Task goal:
Recast the lines of the records from the first line down to and including the line containing "2 h 17 min 31 s" as a numbered list, with no other lines and no blank lines.
— START —
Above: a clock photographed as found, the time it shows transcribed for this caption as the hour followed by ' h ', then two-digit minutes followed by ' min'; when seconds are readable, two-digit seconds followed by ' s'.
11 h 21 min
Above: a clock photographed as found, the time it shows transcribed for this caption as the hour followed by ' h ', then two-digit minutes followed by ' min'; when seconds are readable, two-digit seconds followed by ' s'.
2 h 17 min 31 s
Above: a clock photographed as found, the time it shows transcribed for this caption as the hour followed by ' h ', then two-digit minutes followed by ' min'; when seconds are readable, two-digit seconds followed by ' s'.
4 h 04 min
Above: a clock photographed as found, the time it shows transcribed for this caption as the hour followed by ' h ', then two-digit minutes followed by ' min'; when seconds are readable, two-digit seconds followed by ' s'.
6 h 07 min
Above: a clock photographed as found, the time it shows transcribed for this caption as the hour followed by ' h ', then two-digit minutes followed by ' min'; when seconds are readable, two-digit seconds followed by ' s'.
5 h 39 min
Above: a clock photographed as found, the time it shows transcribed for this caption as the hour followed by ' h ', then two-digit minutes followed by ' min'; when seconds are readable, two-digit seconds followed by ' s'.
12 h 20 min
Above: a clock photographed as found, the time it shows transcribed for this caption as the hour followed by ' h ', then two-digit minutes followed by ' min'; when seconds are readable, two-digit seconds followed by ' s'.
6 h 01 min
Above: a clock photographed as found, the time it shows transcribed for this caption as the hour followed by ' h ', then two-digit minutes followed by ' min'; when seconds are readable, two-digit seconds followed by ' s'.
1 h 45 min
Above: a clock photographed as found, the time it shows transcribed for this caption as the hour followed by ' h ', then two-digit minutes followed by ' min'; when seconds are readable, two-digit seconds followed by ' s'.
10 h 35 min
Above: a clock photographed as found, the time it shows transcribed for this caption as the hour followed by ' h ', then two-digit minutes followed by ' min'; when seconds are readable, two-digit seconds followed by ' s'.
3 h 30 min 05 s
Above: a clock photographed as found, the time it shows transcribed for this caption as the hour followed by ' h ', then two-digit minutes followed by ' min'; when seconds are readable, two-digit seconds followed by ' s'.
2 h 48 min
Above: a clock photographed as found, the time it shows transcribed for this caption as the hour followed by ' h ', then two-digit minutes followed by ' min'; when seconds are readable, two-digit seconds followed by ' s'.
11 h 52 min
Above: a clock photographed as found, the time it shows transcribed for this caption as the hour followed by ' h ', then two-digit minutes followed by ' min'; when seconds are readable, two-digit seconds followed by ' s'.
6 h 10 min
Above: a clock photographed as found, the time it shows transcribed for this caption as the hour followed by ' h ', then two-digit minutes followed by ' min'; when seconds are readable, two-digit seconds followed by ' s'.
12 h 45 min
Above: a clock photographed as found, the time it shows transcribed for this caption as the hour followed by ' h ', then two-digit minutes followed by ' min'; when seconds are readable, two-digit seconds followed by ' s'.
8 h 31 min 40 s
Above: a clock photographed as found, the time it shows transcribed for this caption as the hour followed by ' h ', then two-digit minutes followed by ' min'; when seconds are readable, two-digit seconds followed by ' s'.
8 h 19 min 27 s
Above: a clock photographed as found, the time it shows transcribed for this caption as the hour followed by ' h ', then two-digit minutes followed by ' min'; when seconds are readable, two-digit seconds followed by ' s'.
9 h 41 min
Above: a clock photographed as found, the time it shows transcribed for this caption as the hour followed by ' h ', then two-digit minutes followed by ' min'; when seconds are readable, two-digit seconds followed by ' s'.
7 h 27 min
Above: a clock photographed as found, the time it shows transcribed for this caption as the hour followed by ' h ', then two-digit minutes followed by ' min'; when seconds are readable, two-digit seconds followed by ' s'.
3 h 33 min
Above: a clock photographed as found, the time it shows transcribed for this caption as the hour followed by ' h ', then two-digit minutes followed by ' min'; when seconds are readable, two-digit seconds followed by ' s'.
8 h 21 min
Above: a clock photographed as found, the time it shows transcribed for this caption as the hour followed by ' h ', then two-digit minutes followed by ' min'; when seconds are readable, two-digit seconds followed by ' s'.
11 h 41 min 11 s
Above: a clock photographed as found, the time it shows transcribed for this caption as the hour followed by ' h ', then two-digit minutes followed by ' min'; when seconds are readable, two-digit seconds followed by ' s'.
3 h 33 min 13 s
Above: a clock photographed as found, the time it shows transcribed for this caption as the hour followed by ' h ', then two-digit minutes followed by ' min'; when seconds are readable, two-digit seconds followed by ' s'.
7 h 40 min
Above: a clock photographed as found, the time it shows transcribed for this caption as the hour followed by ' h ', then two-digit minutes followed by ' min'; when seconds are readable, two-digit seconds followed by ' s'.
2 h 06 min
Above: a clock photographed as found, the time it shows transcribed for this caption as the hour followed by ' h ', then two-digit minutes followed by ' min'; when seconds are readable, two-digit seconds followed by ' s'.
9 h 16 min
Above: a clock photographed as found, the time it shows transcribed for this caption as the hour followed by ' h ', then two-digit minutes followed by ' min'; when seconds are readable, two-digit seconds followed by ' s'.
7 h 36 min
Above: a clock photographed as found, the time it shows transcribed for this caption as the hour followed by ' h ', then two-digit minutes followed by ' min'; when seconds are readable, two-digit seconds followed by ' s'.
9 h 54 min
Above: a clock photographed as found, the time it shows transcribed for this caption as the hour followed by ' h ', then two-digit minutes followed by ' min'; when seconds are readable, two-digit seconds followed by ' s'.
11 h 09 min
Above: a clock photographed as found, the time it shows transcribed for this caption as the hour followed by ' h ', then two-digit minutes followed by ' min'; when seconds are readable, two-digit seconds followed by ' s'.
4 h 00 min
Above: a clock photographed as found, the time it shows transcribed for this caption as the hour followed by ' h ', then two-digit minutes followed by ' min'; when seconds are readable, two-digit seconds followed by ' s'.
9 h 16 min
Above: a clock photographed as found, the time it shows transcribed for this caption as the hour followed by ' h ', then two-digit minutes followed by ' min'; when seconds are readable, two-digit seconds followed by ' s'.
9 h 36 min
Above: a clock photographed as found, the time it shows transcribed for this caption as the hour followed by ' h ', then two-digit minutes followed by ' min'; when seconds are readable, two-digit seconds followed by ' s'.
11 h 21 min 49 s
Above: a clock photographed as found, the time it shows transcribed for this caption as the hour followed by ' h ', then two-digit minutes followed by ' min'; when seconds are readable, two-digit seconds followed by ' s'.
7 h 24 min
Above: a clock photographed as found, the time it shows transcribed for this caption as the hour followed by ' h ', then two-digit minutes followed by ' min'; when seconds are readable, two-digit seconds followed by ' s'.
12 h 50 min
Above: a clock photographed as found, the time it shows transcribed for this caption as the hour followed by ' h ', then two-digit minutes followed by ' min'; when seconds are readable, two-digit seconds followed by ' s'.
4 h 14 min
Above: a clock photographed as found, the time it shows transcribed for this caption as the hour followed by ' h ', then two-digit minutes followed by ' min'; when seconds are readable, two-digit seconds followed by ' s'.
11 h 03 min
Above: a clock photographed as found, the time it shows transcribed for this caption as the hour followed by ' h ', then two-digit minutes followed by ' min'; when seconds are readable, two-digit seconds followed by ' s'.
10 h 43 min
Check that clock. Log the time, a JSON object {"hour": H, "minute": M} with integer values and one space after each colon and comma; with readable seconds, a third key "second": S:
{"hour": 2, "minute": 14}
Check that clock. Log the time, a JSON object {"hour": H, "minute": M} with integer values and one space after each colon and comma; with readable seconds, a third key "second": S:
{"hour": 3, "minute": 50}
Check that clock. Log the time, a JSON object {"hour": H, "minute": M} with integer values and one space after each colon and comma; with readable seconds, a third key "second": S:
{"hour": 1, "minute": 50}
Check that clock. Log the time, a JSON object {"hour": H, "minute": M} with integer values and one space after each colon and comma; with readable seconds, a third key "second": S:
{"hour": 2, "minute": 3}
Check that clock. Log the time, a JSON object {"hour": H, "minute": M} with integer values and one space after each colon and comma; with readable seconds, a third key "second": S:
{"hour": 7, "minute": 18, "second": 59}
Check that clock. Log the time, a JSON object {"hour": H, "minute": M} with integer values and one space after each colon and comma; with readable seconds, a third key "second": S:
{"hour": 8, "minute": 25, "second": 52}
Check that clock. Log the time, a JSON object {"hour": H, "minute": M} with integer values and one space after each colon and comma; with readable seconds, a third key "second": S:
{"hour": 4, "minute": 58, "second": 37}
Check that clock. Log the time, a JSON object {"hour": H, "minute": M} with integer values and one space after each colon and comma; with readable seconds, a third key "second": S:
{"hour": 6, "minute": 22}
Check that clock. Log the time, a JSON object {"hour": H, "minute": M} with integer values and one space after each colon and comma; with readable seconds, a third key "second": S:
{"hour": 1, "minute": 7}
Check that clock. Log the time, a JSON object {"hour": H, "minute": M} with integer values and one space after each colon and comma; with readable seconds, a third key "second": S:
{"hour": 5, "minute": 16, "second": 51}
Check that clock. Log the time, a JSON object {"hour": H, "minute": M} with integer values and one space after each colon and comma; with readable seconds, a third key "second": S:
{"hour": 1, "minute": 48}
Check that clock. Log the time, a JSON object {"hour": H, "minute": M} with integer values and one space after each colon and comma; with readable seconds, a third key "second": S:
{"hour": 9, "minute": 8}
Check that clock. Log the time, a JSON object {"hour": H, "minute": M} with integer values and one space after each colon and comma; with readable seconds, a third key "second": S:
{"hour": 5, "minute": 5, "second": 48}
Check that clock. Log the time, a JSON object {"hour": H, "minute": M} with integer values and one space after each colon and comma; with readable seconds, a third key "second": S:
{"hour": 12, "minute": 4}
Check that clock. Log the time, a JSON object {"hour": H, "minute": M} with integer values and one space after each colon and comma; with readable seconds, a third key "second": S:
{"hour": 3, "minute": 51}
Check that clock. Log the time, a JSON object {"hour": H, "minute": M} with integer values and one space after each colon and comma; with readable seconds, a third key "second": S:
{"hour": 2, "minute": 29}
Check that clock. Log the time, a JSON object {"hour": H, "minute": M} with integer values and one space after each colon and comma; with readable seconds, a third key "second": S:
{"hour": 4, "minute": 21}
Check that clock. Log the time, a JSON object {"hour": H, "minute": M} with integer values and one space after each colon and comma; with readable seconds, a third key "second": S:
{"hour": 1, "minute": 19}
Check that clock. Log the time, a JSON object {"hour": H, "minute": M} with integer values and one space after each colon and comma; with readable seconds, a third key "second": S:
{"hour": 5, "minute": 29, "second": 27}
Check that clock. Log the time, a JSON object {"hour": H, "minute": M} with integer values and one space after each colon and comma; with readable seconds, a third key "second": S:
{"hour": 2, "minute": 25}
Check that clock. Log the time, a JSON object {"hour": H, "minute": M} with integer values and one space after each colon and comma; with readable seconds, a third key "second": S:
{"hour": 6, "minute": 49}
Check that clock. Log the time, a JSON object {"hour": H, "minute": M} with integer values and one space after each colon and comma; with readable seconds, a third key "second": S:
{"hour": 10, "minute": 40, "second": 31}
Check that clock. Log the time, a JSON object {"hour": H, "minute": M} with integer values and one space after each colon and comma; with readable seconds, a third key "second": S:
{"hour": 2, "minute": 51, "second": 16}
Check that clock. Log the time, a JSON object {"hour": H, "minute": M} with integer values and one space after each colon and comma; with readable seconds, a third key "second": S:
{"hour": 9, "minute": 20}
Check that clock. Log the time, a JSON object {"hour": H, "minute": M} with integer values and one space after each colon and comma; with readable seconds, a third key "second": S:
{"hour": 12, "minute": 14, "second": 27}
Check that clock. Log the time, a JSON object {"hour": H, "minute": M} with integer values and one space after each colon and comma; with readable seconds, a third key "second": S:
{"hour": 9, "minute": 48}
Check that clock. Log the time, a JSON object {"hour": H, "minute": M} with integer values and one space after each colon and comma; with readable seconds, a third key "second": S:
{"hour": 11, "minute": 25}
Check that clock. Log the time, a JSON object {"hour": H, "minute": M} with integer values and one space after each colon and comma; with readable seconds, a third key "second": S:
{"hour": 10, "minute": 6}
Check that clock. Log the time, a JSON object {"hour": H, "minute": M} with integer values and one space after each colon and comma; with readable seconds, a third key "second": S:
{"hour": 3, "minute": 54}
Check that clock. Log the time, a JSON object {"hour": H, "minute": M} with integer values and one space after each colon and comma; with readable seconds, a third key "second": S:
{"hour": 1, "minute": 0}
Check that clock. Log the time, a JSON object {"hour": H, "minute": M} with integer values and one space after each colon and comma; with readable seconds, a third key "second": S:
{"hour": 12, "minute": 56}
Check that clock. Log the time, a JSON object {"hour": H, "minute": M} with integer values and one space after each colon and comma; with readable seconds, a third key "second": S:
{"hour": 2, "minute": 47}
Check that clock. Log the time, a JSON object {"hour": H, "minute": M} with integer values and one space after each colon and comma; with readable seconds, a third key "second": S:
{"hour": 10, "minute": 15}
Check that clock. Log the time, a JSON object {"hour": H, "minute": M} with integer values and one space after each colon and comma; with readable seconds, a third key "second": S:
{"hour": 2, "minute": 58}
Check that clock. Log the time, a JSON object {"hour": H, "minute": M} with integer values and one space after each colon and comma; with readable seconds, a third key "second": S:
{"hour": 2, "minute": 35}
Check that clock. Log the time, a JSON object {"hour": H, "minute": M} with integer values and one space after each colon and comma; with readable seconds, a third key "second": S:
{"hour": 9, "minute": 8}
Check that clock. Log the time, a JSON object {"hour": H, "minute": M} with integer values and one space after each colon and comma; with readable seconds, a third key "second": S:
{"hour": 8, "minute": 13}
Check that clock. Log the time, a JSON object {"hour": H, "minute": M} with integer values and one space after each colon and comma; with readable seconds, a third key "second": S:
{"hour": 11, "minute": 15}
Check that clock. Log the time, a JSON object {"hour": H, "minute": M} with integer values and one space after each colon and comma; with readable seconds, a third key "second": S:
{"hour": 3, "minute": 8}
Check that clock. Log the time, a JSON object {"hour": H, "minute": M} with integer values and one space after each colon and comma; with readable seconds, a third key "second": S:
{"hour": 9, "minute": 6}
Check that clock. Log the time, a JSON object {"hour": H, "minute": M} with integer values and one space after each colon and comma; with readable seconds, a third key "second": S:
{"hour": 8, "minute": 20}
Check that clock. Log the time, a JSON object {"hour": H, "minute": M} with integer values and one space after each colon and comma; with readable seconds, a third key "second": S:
— END —
Exercise output:
1. Above: a clock photographed as found, the time it shows transcribed for this caption as the hour followed by ' h ', then two-digit minutes followed by ' min'; when seconds are readable, two-digit seconds followed by ' s'.
2. 11 h 21 min
3. Above: a clock photographed as found, the time it shows transcribed for this caption as the hour followed by ' h ', then two-digit minutes followed by ' min'; when seconds are readable, two-digit seconds followed by ' s'.
4. 2 h 17 min 31 s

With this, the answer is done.